A Orune, la “Cappella Sistina” della Barbagia

Alla scoperta di un gioiello architettonico e artistico della Sardegna ancora poco conosciuto.

È un paese antico e chiuso, dove permangono (…) gli usi, le abitudini, i costumi, le tradizioni popolari più lontane, e l’intelligenza e il valore di una vita tanto più energica quanto più limitata, piena di capacità espressiva, di potenza individuale e di solitudine.

Con queste parole Carlo Levi descriveva, in “Tutto il miele è finito” (1964), il borgo di Orune. Restano ancora in parte vere le parole del grande scrittore torinese: Orune custodisce ancora, gelosamente e orgogliosamente, molte delle tradizioni e la vita autentica della Sardegna. Custodisce, inoltre, un tesoro che si temeva perduto e che è stato recentemente riscoperto, che merita una visita e una pagina nello spazio virtuale del nostro sito.

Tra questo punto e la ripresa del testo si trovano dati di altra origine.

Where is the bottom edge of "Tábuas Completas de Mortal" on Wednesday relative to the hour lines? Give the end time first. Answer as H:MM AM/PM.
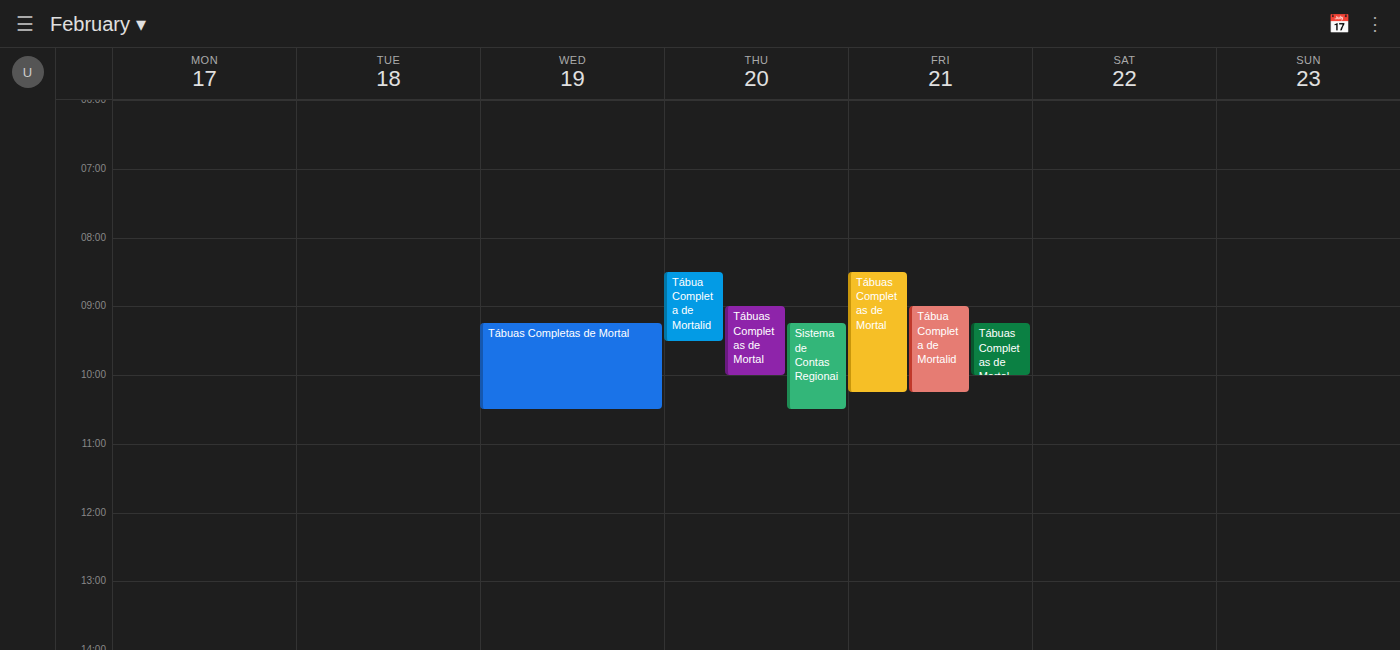
10:30 AM -- halfway between the 10 AM and 11 AM lines.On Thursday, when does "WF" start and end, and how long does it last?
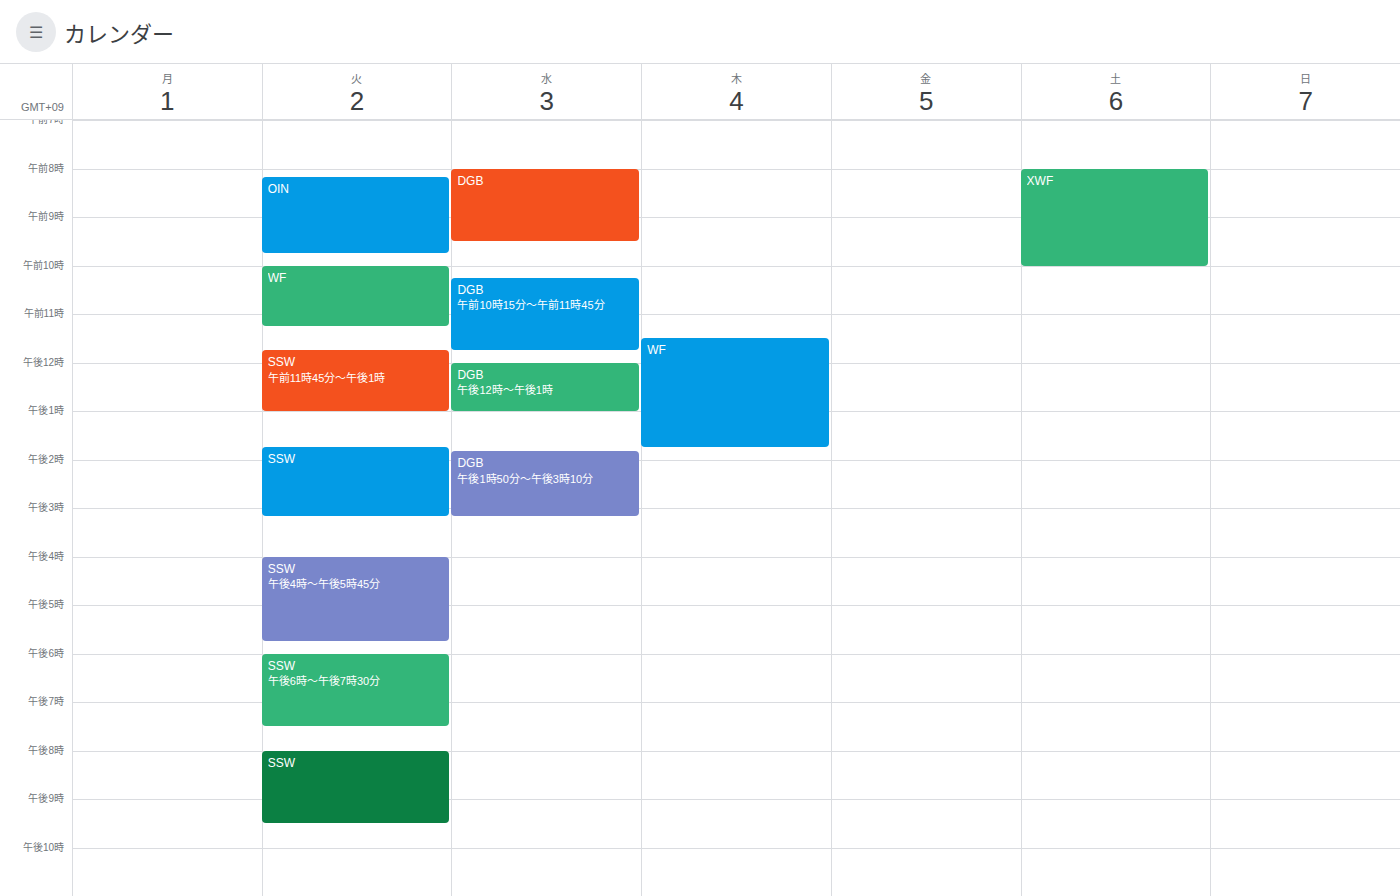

Parliamo della Chiesa di Santa Maria Maggiore, chiamata anche Nostra Segnora de sa Nivada (Nostra Signora della Neve), Santa Maria o Santa Maria Bella: ammirandola dall’esterno, con la sua sobria e severa facciata neoclassica, il visitatore si chiederà perché abbia meritato l’altisonante soprannome di “Cappella Sistina della Barbagia“. Provi dunque a entrare: costruita tra il 1847 e il 1855, la chiesa è stata presto decorata dall’artista cagliaritano Antonio Caboni con affreschi sorprendenti per qualità pittorica e potenza narrativa. Le pareti e la volta della chiesa sono un tripudio di colori e storie, di scene evangeliche che hanno, in effetti, tra i modelli le poderose figure michelangiolesche. Gli affreschi sono stati riportati alla luce dopo otto anni di restauri, con interventi che si sono susseguiti dal 2003 al 2011. Anche la navata della chiesa è decorata a fresco da Caboni, che ha realizzato a Orune uno dei massimi capolavori suoi contemporanei un tutta l’isola.

Questo tesoro vale di per sé una visita a questo borgo in provincia di Nuoro, a 800 metri sul mare, incastonato come una gemma tra le cime di tre montagne. Proprio da montagna, “oros” in greco, qualcuno fa derivare l’etimologia del toponimo. Quel che è certo è che da Orune lo sguardo può spaziare, come da un belvedere, dalla Barbagia alla Baronia, dal Logudoro alla Gallura, tra alture di granito e vallate, tra lecci e quelle sughere che, da secoli, costituiscono una delle ricchezze del paese. Un paese che, ripetiamo, vale una visita.